■ **WHAT YOU HAVE TO DO**: Go through the material below and count the lines containing the word "software". Give that number by itself.

---- SUPPLIED DATA

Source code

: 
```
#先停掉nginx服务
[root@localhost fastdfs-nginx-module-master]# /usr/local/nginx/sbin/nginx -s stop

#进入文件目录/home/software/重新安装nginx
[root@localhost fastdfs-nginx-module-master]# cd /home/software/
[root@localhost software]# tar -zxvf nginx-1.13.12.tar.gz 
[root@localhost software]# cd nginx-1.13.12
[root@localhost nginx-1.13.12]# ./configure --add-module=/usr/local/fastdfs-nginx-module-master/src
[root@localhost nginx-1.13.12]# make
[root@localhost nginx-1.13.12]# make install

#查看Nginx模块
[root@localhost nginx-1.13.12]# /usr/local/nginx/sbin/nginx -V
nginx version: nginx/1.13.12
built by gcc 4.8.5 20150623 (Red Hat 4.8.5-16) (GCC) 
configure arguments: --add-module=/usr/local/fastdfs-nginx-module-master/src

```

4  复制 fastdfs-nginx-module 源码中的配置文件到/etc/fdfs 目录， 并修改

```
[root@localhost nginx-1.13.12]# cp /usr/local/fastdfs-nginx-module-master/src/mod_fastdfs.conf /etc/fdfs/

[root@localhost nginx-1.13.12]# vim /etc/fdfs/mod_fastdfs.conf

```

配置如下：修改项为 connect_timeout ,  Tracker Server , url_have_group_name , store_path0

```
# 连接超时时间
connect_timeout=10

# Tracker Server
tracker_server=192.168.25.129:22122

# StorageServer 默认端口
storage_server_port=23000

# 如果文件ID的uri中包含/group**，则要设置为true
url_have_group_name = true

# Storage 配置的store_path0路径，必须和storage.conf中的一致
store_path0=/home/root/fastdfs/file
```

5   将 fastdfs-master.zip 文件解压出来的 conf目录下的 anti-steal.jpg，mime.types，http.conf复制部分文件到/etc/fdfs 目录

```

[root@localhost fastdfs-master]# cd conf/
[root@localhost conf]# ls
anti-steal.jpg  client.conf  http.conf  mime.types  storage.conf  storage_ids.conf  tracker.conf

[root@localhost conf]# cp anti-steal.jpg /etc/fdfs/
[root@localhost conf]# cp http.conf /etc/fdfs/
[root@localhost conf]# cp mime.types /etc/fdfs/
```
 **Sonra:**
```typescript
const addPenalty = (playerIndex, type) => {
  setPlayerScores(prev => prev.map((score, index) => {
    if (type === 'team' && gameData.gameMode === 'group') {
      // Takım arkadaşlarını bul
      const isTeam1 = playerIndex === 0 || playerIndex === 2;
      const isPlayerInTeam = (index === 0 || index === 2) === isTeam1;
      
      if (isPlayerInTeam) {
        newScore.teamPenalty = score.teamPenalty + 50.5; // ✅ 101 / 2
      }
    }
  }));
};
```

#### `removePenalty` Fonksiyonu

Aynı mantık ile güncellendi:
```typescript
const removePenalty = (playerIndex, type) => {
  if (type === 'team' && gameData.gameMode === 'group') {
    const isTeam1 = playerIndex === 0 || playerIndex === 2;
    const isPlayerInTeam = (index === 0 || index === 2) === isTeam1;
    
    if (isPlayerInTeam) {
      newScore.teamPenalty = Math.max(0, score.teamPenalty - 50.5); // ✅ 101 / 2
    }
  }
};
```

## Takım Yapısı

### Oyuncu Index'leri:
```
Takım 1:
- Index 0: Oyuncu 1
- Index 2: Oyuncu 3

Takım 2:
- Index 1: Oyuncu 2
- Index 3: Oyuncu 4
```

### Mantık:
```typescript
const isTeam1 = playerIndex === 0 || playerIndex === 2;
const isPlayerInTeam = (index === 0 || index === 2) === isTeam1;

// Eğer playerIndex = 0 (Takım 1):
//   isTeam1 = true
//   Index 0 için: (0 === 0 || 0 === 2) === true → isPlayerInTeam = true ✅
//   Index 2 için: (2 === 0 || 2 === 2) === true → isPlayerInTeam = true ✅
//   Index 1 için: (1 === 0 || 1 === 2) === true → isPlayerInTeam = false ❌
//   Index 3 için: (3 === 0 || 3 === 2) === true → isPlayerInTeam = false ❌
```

--------
---- SUPPLIED DATA

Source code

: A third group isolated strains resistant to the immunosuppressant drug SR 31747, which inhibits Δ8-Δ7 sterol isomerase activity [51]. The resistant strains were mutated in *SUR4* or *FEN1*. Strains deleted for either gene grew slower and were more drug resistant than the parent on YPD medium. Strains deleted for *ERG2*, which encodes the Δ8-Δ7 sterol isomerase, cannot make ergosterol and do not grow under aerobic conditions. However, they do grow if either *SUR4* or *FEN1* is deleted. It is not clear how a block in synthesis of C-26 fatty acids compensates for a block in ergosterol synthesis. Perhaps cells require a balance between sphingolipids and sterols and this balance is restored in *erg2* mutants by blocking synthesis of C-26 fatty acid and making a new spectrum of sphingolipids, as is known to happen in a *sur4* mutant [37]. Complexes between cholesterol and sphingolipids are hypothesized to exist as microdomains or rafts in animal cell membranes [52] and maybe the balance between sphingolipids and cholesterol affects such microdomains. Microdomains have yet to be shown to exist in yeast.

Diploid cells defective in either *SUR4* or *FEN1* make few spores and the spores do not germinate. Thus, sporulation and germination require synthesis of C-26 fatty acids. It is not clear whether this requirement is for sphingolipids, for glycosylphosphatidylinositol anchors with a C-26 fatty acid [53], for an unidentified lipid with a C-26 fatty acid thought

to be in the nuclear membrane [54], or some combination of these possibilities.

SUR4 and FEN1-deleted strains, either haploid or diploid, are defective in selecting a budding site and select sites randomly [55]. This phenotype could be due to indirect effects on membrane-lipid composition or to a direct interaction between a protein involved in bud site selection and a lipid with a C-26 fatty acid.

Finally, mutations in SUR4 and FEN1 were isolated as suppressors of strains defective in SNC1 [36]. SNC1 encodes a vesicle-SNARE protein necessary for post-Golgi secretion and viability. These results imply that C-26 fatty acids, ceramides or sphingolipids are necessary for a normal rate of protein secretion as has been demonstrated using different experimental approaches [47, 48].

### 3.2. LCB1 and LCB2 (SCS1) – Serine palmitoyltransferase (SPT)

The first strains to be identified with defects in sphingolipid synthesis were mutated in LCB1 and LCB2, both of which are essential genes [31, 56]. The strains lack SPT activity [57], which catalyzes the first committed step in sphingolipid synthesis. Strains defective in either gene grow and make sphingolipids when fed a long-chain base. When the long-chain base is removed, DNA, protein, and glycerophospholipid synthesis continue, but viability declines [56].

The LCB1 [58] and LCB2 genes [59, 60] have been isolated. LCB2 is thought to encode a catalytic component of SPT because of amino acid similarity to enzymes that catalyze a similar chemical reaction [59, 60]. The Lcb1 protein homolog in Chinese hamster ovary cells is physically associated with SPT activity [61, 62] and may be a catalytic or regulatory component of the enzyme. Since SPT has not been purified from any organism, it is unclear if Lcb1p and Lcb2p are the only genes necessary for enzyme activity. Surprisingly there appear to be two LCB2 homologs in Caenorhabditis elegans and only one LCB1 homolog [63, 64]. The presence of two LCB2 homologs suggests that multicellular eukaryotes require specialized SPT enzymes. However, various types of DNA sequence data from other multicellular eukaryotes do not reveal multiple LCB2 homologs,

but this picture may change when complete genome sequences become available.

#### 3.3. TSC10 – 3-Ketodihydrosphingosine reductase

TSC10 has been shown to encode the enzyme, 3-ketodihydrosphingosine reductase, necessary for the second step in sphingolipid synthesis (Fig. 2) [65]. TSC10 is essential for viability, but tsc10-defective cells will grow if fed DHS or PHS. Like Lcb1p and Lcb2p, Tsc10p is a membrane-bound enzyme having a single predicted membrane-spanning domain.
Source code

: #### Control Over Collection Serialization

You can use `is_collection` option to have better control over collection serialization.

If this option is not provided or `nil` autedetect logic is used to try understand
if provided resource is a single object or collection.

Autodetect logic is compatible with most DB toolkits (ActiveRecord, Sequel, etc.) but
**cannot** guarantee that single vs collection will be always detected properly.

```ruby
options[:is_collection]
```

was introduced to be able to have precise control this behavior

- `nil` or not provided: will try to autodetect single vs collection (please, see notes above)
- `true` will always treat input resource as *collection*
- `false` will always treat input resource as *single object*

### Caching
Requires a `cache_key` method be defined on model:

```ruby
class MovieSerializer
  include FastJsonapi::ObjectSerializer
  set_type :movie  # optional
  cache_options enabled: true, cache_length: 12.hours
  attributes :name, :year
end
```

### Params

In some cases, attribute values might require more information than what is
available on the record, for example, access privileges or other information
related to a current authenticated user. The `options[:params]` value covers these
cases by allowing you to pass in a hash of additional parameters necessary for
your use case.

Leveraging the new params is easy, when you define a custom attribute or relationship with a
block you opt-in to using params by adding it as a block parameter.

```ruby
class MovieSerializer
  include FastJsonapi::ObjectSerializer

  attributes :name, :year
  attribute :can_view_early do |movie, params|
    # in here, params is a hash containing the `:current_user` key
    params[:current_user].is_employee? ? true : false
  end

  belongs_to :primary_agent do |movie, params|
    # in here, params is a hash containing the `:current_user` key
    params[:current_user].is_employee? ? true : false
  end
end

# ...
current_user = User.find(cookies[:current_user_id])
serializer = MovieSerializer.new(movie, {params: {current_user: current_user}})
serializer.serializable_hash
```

--------

■ **REPLY**: 4